== Task instructions ==
What lines below contain the word "inflatia"? Please pull each one out.

Records shown START

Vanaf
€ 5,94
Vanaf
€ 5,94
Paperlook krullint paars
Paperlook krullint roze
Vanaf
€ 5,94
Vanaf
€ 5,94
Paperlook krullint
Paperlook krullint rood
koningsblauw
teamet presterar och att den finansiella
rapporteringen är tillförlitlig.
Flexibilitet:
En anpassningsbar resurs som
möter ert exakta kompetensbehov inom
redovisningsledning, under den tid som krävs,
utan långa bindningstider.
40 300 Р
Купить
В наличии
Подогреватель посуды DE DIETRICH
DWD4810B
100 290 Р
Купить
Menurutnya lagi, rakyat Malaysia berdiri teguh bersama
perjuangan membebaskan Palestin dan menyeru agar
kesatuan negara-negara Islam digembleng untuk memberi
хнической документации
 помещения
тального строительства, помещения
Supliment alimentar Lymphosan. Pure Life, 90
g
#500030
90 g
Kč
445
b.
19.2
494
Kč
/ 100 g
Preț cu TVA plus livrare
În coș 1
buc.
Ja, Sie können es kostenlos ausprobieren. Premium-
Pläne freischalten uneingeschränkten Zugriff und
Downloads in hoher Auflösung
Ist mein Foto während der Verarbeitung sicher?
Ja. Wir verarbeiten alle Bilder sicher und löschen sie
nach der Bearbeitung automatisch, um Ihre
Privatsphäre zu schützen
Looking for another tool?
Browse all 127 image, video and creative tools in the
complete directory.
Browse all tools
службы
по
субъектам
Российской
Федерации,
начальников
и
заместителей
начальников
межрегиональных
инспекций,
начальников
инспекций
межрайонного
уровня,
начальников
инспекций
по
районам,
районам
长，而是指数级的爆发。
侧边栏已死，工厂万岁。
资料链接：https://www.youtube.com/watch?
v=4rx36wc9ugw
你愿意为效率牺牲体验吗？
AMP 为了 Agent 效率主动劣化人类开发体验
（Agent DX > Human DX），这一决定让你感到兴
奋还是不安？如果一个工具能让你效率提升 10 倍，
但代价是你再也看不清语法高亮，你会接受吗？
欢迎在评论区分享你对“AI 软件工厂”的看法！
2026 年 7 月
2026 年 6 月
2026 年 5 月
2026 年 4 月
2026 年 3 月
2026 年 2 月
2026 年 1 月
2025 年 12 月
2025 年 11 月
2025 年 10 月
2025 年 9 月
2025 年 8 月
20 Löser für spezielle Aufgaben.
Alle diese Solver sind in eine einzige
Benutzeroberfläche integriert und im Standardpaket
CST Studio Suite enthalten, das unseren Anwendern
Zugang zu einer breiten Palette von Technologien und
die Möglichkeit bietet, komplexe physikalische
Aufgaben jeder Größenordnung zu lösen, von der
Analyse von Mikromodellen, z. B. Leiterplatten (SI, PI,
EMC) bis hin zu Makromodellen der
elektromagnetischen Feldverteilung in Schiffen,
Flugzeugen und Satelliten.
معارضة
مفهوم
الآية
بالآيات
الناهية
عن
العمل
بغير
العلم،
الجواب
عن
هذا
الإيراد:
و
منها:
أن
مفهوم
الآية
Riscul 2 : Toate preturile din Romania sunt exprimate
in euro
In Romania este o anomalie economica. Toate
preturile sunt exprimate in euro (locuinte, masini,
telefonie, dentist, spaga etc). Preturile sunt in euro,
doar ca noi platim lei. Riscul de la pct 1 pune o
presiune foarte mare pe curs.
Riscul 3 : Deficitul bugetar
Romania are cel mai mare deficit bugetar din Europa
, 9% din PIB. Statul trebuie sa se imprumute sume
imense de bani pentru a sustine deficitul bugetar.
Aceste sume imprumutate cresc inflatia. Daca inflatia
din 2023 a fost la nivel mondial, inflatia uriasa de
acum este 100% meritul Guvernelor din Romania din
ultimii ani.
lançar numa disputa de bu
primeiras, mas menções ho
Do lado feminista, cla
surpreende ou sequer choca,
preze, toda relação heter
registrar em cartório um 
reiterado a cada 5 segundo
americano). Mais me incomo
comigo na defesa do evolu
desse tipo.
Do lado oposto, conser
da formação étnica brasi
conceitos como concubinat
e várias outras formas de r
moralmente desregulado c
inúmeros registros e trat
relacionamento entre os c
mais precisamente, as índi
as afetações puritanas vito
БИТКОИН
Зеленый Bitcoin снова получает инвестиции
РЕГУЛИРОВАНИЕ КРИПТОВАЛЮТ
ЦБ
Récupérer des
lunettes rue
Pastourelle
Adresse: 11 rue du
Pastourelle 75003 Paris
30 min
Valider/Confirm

Records shown END

== Solution to the problem ==
Aceste sume imprumutate cresc inflatia. Daca inflatia
din 2023 a fost la nivel mondial, inflatia uriasa de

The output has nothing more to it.